Audiences have long screamed “Don’t go in there!” at the cinema screen, fully aware that the derelict murder house, surrounded by tombstones and shrouded in storm clouds at the end of Stab Boulevard is a poor place to seek shelter for the night. But for a female lead to declare that she wants to leave a creepy location and even manage to make such an escape only to willingly re-enter mere minutes later for no explicable reason – this is directorial imposition that can’t be glossed over.
With the merry band of rompers once again trapped in the abandoned clinic, tragedy swiftly ensues. The ghost of a former patient possessing Jill sends her on a murderous sex-spree. Why does Jill being possessed keep giving her nosebleeds? Why does the former patient want to kill everybody? Why can no-one find the fire escape? Clearly, these are trivial questions which tiny minds such as those the audience possess need not be bothered with – so they aren’t answered.

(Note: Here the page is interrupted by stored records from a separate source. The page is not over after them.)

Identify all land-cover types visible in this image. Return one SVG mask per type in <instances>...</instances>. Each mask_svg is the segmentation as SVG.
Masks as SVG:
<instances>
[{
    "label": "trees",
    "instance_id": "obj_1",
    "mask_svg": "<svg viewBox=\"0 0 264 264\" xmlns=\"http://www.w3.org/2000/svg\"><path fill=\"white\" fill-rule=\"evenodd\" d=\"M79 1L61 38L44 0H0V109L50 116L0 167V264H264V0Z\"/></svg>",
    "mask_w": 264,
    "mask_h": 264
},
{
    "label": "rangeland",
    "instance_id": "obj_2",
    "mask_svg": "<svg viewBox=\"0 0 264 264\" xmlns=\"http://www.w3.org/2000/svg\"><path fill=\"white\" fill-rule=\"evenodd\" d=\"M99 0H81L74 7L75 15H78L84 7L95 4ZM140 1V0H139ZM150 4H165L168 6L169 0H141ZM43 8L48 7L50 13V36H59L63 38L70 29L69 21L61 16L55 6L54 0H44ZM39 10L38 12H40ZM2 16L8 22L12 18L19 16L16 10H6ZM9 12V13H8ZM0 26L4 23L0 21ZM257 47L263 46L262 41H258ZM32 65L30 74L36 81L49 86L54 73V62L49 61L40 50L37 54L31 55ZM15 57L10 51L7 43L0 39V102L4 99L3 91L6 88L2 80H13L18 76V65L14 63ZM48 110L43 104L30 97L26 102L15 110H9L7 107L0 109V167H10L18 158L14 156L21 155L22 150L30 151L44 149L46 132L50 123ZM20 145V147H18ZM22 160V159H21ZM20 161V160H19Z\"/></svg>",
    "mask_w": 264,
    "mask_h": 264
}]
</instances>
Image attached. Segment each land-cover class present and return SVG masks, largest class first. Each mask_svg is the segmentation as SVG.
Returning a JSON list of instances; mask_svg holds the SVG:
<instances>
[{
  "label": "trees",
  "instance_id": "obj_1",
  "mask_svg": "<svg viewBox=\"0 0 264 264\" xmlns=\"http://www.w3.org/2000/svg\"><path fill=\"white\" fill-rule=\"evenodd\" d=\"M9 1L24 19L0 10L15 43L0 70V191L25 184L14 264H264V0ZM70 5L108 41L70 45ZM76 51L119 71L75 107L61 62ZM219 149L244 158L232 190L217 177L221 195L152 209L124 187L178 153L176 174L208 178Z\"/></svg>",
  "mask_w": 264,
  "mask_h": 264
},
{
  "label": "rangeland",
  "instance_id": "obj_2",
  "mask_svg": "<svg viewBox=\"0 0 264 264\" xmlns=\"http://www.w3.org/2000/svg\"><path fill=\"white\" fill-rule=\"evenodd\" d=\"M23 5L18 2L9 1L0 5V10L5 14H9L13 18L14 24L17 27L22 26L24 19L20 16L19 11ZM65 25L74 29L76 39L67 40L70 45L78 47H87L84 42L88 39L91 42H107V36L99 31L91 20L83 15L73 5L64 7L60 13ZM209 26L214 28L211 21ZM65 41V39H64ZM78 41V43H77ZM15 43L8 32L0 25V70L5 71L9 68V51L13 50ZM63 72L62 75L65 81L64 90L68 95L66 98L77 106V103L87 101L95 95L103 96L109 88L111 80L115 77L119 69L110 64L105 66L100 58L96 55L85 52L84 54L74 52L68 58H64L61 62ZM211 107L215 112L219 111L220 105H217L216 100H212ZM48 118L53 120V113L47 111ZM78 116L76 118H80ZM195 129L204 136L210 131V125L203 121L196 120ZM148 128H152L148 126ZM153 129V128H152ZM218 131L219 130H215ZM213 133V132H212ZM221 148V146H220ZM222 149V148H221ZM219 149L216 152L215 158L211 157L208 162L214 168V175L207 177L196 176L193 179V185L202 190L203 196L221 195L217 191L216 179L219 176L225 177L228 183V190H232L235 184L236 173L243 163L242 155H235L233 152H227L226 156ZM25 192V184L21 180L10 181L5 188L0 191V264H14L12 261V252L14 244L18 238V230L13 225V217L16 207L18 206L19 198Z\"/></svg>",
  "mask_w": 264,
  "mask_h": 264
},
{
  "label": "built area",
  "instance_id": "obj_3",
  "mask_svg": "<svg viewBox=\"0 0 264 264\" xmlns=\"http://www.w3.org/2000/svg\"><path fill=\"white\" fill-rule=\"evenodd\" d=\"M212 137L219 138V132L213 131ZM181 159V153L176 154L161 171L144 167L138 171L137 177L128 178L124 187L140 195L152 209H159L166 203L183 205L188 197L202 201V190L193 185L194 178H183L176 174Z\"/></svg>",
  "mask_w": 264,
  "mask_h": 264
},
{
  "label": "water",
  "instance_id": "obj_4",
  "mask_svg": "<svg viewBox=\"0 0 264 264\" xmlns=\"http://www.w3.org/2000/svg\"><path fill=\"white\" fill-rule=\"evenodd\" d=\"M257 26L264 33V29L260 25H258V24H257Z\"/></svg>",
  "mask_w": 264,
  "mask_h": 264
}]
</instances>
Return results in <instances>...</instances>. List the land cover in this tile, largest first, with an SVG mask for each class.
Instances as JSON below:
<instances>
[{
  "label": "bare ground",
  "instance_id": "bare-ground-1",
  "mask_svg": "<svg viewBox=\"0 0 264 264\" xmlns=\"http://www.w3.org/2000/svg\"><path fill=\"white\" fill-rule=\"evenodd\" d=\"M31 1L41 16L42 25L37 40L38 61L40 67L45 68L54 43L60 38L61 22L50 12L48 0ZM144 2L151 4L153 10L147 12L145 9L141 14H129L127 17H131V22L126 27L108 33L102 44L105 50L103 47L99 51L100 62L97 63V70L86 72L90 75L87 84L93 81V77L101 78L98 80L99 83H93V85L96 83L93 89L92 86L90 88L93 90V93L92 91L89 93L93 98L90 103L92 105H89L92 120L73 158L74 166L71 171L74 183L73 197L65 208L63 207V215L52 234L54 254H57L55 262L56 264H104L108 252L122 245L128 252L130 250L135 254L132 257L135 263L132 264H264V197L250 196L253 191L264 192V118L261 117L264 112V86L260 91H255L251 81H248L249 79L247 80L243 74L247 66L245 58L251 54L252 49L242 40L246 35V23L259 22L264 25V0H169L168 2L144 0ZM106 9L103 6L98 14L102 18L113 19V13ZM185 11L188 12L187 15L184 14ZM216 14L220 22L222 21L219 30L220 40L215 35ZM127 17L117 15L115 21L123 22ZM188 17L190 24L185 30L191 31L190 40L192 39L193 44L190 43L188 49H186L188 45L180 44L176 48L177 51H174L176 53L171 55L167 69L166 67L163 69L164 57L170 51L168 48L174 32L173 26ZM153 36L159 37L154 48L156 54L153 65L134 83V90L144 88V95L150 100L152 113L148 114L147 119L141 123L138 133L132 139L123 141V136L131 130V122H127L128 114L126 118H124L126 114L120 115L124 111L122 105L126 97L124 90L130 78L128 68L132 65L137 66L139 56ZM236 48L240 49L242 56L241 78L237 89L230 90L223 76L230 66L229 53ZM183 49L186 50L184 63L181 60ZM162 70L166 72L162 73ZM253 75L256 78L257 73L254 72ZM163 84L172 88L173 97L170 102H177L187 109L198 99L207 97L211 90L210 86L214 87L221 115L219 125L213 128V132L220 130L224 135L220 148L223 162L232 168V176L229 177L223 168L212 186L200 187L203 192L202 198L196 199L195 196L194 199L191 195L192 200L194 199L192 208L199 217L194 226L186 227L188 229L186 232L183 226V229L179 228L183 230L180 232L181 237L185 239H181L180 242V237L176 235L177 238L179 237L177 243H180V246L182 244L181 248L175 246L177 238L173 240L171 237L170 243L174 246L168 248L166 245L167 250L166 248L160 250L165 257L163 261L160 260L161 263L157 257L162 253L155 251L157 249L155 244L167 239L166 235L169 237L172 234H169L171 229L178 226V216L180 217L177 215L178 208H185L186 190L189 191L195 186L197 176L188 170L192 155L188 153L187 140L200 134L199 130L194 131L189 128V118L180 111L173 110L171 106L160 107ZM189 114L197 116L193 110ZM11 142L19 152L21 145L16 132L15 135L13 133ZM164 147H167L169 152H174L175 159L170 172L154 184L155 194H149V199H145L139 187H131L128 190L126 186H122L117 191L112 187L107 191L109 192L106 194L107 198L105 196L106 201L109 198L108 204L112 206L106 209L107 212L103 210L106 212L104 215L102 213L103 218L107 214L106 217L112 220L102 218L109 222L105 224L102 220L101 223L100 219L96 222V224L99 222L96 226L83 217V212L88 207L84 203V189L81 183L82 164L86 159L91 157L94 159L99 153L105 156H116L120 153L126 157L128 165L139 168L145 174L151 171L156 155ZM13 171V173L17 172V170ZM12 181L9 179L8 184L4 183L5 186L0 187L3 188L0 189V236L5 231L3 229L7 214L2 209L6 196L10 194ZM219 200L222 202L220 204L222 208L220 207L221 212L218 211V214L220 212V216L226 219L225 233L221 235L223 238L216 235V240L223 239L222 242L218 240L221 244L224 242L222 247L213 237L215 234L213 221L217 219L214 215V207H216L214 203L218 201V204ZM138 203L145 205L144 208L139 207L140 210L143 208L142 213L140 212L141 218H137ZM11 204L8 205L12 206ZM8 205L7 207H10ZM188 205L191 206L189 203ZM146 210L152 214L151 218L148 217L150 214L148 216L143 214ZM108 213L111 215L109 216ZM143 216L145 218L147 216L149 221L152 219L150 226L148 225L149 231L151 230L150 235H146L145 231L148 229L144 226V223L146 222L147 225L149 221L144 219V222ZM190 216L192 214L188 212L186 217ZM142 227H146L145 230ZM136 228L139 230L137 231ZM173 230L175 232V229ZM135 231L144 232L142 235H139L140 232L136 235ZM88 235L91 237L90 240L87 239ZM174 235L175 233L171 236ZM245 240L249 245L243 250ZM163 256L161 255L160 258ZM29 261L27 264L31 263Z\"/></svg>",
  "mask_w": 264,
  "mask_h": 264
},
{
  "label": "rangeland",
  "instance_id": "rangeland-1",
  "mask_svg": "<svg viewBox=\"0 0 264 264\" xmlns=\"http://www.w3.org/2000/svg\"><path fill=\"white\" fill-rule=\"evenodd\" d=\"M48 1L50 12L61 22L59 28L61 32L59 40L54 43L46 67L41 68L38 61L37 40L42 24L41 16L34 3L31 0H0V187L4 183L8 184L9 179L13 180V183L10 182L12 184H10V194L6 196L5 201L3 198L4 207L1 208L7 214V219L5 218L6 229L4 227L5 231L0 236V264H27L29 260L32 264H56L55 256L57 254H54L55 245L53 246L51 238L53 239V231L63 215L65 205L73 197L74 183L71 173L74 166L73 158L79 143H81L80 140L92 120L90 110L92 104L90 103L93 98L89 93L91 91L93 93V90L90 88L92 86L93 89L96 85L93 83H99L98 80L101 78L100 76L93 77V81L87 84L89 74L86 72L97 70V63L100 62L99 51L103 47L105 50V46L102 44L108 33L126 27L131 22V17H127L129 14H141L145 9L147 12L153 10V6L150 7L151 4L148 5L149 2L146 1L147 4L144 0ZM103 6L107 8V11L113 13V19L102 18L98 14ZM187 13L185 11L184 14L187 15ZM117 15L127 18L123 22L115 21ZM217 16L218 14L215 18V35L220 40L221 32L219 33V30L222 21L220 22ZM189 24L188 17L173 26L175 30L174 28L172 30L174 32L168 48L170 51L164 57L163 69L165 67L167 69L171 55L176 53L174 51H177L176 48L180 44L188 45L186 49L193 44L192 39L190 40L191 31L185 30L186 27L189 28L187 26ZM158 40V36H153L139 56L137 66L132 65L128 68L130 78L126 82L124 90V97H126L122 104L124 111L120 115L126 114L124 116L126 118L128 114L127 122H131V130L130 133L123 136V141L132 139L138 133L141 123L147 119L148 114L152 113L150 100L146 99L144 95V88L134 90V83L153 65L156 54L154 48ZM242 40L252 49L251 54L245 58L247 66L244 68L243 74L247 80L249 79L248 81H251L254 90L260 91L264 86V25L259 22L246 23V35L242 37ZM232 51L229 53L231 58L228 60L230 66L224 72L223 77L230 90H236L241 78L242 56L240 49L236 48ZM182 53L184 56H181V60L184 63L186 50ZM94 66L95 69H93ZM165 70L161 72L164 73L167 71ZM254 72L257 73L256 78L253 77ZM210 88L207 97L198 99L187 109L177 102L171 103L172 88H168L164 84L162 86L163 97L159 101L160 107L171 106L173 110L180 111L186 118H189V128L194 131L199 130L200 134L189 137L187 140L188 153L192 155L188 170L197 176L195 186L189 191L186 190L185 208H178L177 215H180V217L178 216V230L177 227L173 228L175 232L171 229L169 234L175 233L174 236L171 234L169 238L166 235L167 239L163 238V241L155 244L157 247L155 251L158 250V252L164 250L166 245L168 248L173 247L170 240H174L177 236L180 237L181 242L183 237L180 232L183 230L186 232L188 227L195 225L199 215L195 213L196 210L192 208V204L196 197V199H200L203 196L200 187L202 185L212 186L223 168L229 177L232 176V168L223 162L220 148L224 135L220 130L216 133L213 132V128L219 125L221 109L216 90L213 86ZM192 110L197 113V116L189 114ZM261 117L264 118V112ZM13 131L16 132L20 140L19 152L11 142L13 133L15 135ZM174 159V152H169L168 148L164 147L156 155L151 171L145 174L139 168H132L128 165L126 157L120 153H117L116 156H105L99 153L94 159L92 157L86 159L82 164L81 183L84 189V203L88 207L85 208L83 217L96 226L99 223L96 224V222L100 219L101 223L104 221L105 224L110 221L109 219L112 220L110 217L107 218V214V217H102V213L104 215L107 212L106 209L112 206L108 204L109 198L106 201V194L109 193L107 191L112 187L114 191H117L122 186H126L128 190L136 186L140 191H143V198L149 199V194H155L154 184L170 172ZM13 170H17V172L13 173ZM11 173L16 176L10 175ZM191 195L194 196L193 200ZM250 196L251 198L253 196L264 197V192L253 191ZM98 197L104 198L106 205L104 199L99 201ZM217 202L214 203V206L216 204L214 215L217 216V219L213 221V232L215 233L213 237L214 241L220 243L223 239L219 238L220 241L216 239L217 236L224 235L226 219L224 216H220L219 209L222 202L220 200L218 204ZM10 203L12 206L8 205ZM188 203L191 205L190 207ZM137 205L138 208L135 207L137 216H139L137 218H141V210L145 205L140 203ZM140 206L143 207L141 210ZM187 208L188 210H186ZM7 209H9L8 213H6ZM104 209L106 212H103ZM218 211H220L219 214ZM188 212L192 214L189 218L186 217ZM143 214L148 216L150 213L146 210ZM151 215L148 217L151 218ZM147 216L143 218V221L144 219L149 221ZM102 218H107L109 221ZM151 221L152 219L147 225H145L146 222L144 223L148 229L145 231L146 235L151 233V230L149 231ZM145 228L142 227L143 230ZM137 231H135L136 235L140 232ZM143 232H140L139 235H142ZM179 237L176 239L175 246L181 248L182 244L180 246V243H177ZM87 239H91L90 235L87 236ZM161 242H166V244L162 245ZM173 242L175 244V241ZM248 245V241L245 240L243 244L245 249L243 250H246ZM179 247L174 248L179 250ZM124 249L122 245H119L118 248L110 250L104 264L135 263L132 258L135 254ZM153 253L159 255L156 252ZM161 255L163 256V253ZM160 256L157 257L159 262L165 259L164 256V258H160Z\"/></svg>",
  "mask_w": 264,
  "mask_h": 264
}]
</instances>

As the mind behind Candyman and Paperhouse, director Bernard Rose has a solid pedigree in scaremongering. It’s strange, then, that his latest offering is so superficial: the bloody incubators, the peeling wallpaper, the eerie singing of My Old Man ringing out down deserted corridors. It looks like horror but doesn’t have the brains. It also brings nothing new to the found-footage sub-genre and isn’t even the first sex tape horror movie – films like Rindhouse Productions’ 2012 Sex Tape Horror have been there before.
In the film’s defence, the editing is top-drawer and there is plenty of suspense and some good performances (particularly from Caitlyn Folley as Jill). The digital glitch and accompanying sound clash whenever the ghost patient appears works really well, and there are plenty of jumpy terrors to go around. But with no acceptable character motivation, no plausible plot and certainly no real ending, such positives appear as window-dressing to the overall disappointment that is Sx_tape.